From Kempner’s post:

The book itself was a tour de force. The backbone of the text is a thorough and eloquent overview of the various forms of migraine (as they were understood in 1970), peppered throughout with case studies from Sacks’ clinical practice. But what made Migraine different from other texts on the subject were Sacks’ unique observations about the disorder, within which he saw “an entire encyclopedia of neurology.” Foreshadowing his future interests in hallucinations and the nature of consciousness, Sacks devoted a large portion of the text to migraine auras, describing in detail both the variety of visual and sensory disturbances that may be experienced and the affective changes that can accompany aura: déjà vu, existential dread, anxiety, or delirium. That he illustrated these discussions with what might have been the first collection of “migraine art” made the book particularly unusual and innovative. Paintings drawn by people who had experienced migraine aura enabled Sacks to visually describe what aura felt like.

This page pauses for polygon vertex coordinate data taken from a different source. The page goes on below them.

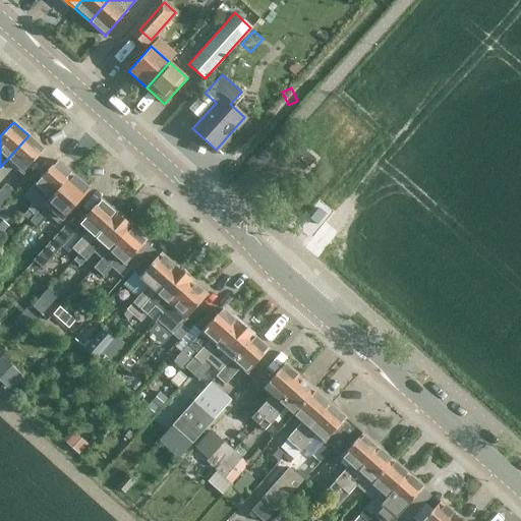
[(44,150),(29,135),(0,167),(0,181),(13,166),(22,174),(44,150)]
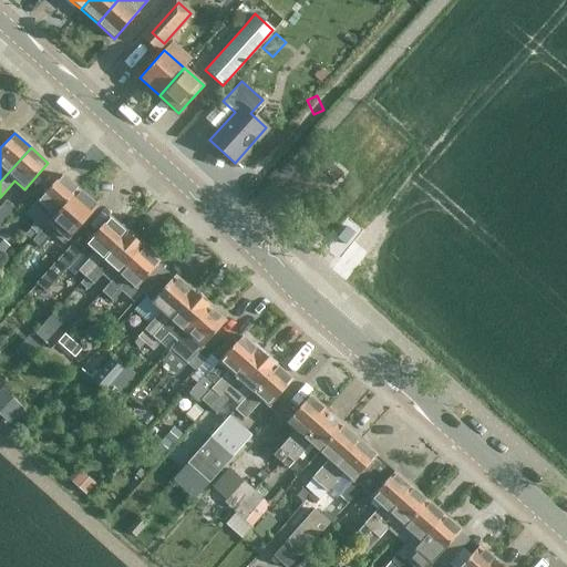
[(331,163),(323,172),(336,182),(342,173),(331,163)]
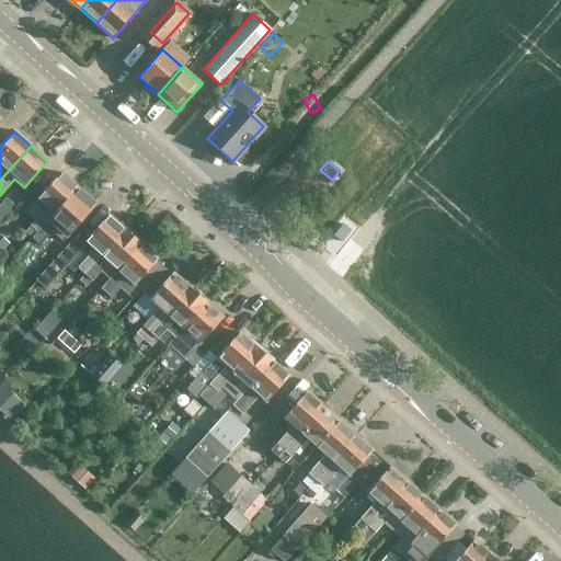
[(25,232),(32,239),(77,187),(60,173),(37,198),(46,207),(30,226),(31,227),(25,232)]
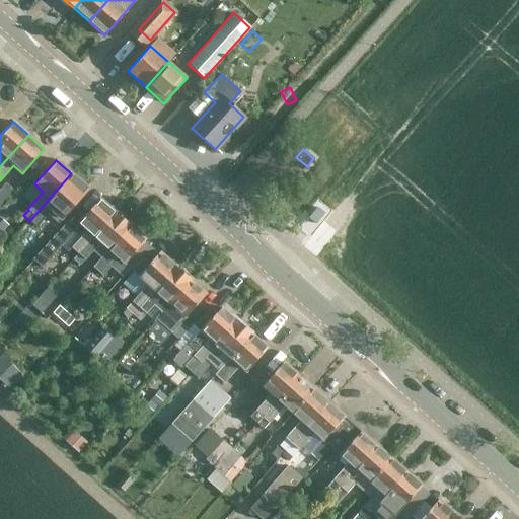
[(75,176),(71,174),(29,221),(35,226),(50,211),(61,221),(89,190),(86,187),(89,183),(77,173),(75,176)]
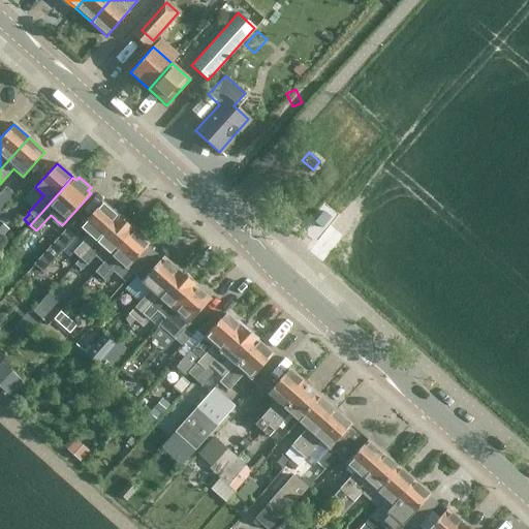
[(0,193),(0,212),(1,211),(2,211),(16,196),(5,187),(0,193)]
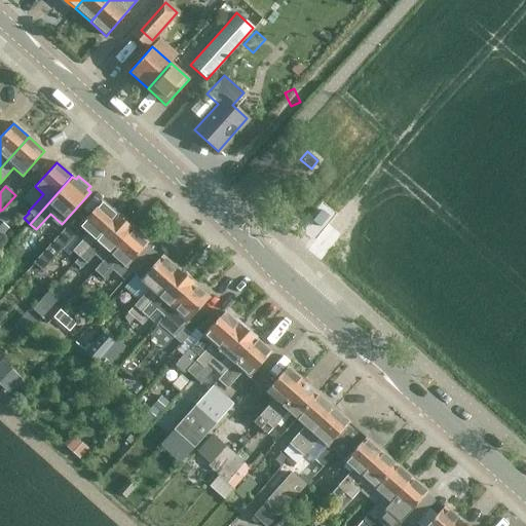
[(61,278),(74,263),(116,216),(101,201),(79,226),(87,234),(72,252),(73,252),(53,272),(61,278)]
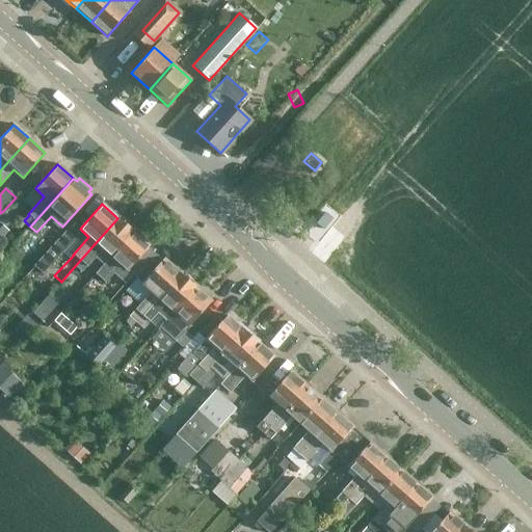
[(117,218),(75,266),(81,272),(86,267),(87,267),(95,260),(102,266),(133,232),(117,218)]
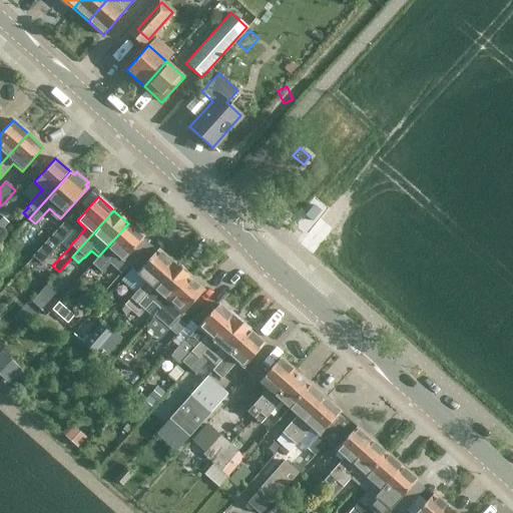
[(41,265),(76,226),(67,218),(32,257),(41,265)]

Migraine, however, is a book that ought to be read and understood as a product of its time. In 1970, when it was published, psychosomatic medicine ruled headache medicine. It was a time when some headache specialists thought it was perfectly acceptable to attribute migraine solely to rage or personality flaws of the patient. Sacks, importantly, took the position that migraine was always physiological in nature and he steadfastly rejected the “migraine personality”—an idea popular at the time that held that people with migraine were obsessive, Type-A characters. However, Sacks had not given up the psychological completely. He argued that migraine served important psychological functions, for example providing respite for patients. He also warned that, although the migraine personality may be myth, people with migraine had many other problematic personality types that had to be dealt with at the clinic. So, although Sacks was a progressive physician in many ways, reading Migraine now can sometimes be a jarring experience.

One thing is for sure. Sacks’ trademark empathy and compassion for patients shines throughout his work on migraine.